DO THIS ->
Replace "phylum" with "division" in the rows that begin at the line containing "genus: Humbertianthus" and run to the end of the rows, changing nothing else. Write out those lines only.
........
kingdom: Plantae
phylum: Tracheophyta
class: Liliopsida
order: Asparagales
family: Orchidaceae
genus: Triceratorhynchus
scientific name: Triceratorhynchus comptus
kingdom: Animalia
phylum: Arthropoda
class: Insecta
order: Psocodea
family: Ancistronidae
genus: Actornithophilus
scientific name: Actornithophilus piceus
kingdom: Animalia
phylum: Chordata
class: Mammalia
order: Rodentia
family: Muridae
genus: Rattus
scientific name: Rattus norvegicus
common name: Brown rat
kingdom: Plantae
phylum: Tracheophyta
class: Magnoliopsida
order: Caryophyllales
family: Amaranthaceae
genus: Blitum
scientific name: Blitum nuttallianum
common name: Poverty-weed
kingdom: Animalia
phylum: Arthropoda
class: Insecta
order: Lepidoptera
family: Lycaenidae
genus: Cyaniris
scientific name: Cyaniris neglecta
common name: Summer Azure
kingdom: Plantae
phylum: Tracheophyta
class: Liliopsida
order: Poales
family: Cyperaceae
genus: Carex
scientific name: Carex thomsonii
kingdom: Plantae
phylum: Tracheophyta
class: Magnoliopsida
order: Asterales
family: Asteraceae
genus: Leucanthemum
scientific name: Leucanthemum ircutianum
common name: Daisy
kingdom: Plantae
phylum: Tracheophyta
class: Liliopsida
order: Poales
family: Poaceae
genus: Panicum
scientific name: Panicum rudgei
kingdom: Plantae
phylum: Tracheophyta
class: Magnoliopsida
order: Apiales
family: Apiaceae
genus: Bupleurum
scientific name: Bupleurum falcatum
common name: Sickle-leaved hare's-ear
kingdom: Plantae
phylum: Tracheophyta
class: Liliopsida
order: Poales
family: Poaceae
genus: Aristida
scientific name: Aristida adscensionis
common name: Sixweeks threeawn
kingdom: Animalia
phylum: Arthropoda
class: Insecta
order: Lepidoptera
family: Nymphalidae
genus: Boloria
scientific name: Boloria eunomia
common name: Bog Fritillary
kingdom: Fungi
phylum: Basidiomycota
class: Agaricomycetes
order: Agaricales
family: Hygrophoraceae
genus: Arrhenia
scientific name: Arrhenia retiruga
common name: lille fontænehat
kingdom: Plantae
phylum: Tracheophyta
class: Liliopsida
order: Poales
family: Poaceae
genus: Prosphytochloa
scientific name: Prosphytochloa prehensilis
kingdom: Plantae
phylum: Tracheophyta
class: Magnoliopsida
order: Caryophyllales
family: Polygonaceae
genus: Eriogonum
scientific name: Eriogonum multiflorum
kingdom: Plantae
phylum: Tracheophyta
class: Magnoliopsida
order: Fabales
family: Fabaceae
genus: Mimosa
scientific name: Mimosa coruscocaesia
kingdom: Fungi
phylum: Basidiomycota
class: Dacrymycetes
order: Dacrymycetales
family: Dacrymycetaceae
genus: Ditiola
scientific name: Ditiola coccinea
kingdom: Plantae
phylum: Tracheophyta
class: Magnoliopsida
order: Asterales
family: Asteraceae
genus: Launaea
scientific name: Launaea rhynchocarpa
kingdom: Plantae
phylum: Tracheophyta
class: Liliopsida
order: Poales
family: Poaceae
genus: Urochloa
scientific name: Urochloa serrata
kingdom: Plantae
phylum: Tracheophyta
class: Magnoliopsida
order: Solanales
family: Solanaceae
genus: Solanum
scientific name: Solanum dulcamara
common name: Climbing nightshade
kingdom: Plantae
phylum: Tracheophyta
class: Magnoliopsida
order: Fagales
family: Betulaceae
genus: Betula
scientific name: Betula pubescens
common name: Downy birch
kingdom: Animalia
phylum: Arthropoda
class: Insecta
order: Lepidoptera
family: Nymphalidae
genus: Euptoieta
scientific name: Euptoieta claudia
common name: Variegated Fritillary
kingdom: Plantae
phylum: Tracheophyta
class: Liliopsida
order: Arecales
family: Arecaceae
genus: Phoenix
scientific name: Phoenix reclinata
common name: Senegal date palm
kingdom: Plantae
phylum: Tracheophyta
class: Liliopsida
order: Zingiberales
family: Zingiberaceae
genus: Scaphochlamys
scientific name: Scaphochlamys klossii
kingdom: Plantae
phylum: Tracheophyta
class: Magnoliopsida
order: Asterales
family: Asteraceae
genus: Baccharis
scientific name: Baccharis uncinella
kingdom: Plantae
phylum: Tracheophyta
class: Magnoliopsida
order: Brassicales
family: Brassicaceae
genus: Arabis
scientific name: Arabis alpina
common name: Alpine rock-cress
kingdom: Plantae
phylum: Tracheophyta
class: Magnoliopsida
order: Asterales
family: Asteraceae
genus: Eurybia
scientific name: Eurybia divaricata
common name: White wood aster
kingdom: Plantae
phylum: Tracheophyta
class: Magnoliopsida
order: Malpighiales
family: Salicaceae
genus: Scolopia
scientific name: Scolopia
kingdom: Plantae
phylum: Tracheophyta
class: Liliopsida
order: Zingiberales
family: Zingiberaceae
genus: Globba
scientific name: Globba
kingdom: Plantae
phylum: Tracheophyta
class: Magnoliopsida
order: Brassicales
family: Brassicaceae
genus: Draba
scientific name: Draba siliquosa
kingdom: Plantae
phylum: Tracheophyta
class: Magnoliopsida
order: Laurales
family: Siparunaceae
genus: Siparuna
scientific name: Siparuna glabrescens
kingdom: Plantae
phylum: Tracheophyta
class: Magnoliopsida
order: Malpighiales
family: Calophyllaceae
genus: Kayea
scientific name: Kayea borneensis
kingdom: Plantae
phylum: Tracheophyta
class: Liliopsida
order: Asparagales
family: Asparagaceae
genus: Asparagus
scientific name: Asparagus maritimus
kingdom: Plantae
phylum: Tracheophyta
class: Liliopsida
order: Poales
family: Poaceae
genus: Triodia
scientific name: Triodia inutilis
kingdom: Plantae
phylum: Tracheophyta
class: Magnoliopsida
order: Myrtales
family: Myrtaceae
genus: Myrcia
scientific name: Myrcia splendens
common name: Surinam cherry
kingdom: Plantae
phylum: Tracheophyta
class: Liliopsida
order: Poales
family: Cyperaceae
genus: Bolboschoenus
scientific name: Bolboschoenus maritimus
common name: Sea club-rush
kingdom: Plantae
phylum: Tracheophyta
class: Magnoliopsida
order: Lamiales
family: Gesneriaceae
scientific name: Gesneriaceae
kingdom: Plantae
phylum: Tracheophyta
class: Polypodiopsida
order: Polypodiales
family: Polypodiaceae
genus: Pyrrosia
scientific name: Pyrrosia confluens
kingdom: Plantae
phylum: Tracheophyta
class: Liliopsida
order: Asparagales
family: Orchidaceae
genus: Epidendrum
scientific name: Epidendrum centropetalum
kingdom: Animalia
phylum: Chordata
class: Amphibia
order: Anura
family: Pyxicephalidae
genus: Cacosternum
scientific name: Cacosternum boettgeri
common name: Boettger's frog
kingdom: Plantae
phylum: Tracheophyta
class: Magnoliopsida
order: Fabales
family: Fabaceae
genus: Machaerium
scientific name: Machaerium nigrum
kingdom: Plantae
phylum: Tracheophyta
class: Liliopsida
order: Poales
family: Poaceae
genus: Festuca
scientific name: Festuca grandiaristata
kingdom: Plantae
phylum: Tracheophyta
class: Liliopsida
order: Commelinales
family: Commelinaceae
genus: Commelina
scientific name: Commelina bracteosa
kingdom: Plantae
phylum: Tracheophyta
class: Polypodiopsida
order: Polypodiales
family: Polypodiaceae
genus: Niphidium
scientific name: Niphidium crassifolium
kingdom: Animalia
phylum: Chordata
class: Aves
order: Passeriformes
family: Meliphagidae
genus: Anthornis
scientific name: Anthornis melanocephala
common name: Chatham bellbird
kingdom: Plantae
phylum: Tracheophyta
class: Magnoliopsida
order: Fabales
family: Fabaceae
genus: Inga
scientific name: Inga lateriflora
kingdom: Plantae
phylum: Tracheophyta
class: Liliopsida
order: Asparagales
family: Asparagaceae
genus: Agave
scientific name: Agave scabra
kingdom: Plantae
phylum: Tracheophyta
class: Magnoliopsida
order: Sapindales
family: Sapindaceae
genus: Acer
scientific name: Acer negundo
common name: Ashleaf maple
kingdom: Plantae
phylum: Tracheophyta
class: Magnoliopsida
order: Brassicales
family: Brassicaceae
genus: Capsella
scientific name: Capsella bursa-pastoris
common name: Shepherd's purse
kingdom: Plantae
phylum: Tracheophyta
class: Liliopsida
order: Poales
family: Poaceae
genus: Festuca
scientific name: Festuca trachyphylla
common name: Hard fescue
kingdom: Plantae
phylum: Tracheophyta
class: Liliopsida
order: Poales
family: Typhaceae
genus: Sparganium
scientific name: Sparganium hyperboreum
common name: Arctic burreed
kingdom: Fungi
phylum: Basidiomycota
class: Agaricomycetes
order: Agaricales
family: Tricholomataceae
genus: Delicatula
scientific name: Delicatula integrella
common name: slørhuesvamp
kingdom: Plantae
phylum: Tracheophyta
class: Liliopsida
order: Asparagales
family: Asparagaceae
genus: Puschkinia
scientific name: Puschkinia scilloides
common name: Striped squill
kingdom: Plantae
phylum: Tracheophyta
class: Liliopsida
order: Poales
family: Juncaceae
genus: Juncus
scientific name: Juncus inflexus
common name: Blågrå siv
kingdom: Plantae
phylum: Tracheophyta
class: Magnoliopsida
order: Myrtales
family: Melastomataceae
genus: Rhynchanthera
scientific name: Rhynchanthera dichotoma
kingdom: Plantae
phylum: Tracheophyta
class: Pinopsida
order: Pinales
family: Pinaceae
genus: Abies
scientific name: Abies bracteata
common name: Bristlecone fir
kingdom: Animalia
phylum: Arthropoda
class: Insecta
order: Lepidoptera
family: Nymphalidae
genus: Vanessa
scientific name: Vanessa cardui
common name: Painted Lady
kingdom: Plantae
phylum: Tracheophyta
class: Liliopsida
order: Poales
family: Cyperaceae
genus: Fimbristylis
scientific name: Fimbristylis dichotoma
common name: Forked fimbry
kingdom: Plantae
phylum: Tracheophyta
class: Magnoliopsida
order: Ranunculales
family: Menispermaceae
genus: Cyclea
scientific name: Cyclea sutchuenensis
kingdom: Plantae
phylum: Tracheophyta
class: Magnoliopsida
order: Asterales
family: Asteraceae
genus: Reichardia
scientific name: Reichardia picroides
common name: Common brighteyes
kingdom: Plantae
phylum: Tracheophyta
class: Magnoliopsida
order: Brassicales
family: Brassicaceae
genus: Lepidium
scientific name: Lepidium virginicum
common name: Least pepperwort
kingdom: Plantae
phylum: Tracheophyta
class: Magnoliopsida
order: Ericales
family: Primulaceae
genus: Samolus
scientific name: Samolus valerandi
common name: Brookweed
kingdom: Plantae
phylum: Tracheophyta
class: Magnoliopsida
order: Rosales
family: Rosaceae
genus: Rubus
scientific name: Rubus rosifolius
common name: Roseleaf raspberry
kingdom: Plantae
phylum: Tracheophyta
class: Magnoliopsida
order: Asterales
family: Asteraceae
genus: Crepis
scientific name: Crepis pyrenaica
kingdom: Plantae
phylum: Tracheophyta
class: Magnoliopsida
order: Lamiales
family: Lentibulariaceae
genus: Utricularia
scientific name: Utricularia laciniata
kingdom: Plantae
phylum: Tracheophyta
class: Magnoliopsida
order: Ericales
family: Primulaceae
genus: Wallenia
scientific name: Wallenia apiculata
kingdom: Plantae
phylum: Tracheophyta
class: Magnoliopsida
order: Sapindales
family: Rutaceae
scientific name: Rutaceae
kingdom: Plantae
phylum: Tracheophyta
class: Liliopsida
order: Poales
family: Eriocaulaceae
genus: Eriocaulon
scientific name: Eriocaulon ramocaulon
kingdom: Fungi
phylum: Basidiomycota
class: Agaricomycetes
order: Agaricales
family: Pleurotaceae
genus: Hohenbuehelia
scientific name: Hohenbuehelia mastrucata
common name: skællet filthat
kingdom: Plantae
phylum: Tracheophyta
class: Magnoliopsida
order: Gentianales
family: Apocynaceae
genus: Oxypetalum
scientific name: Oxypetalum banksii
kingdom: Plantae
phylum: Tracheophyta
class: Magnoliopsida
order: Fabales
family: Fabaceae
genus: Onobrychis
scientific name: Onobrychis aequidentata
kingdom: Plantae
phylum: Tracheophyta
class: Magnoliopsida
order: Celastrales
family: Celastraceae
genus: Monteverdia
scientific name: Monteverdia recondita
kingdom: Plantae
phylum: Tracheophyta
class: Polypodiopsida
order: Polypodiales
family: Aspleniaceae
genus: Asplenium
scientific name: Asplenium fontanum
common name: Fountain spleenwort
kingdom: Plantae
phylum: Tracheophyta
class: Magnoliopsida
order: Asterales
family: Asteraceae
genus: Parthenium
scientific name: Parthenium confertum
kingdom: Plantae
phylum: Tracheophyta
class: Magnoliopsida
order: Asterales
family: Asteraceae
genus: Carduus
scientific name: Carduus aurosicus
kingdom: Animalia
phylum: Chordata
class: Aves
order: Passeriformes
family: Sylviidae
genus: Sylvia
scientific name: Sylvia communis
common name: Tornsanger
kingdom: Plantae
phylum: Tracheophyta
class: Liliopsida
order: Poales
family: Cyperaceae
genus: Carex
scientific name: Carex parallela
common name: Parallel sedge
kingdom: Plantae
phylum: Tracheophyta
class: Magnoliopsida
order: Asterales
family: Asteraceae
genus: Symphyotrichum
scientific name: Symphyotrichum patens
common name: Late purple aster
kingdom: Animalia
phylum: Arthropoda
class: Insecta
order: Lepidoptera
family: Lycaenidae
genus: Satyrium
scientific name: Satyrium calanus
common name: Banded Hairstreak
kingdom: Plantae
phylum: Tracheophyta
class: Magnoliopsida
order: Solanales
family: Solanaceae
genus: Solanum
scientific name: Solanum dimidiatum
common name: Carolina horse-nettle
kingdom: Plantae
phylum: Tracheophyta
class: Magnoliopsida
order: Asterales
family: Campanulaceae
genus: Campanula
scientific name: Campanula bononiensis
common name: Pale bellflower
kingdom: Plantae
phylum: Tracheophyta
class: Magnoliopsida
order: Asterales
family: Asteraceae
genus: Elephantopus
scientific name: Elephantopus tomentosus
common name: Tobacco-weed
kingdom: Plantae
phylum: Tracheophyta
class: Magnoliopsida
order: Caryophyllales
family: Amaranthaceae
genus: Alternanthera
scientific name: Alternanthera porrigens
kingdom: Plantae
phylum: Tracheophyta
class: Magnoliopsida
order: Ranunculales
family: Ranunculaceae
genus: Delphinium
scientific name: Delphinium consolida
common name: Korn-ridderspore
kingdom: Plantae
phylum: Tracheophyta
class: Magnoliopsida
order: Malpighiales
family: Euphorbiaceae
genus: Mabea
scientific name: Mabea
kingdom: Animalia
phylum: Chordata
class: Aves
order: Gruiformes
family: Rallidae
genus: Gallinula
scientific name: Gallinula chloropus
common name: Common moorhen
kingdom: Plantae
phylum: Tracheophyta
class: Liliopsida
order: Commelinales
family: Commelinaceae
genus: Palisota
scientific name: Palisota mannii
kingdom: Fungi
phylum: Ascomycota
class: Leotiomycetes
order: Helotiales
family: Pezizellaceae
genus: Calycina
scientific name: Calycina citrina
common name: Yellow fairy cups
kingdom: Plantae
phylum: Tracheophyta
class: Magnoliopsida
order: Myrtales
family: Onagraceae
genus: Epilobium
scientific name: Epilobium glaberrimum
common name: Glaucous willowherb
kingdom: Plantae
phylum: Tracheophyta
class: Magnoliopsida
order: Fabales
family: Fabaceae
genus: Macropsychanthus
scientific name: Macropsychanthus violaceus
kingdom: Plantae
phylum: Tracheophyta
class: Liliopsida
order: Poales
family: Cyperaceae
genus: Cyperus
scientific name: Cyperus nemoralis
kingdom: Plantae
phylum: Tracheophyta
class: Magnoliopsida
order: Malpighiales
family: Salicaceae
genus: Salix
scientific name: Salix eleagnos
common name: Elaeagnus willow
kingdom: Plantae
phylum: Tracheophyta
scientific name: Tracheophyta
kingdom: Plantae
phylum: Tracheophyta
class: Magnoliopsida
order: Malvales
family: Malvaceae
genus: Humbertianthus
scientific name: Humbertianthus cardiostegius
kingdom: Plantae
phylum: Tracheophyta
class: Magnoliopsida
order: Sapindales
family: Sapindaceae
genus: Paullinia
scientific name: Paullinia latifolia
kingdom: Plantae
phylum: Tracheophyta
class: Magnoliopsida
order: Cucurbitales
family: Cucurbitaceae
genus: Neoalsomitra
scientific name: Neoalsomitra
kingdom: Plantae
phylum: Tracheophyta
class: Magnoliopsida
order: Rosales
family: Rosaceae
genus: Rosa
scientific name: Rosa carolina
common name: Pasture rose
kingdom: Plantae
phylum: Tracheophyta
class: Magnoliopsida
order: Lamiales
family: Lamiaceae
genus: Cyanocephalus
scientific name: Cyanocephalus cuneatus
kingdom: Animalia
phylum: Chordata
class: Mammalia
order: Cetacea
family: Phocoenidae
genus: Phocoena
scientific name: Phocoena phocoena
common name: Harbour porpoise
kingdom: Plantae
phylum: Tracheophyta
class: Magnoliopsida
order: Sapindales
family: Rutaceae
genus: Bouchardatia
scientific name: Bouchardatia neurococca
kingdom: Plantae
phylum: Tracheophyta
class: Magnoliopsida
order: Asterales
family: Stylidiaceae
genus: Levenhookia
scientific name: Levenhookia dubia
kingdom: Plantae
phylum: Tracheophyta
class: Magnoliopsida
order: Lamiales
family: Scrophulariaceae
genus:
........
REPLY TO THE EXERCISE ->
genus: Humbertianthus
scientific name: Humbertianthus cardiostegius
kingdom: Plantae
division: Tracheophyta
class: Magnoliopsida
order: Sapindales
family: Sapindaceae
genus: Paullinia
scientific name: Paullinia latifolia
kingdom: Plantae
division: Tracheophyta
class: Magnoliopsida
order: Cucurbitales
family: Cucurbitaceae
genus: Neoalsomitra
scientific name: Neoalsomitra
kingdom: Plantae
division: Tracheophyta
class: Magnoliopsida
order: Rosales
family: Rosaceae
genus: Rosa
scientific name: Rosa carolina
common name: Pasture rose
kingdom: Plantae
division: Tracheophyta
class: Magnoliopsida
order: Lamiales
family: Lamiaceae
genus: Cyanocephalus
scientific name: Cyanocephalus cuneatus
kingdom: Animalia
division: Chordata
class: Mammalia
order: Cetacea
family: Phocoenidae
genus: Phocoena
scientific name: Phocoena phocoena
common name: Harbour porpoise
kingdom: Plantae
division: Tracheophyta
class: Magnoliopsida
order: Sapindales
family: Rutaceae
genus: Bouchardatia
scientific name: Bouchardatia neurococca
kingdom: Plantae
division: Tracheophyta
class: Magnoliopsida
order: Asterales
family: Stylidiaceae
genus: Levenhookia
scientific name: Levenhookia dubia
kingdom: Plantae
division: Tracheophyta
class: Magnoliopsida
order: Lamiales
family: Scrophulariaceae
genus:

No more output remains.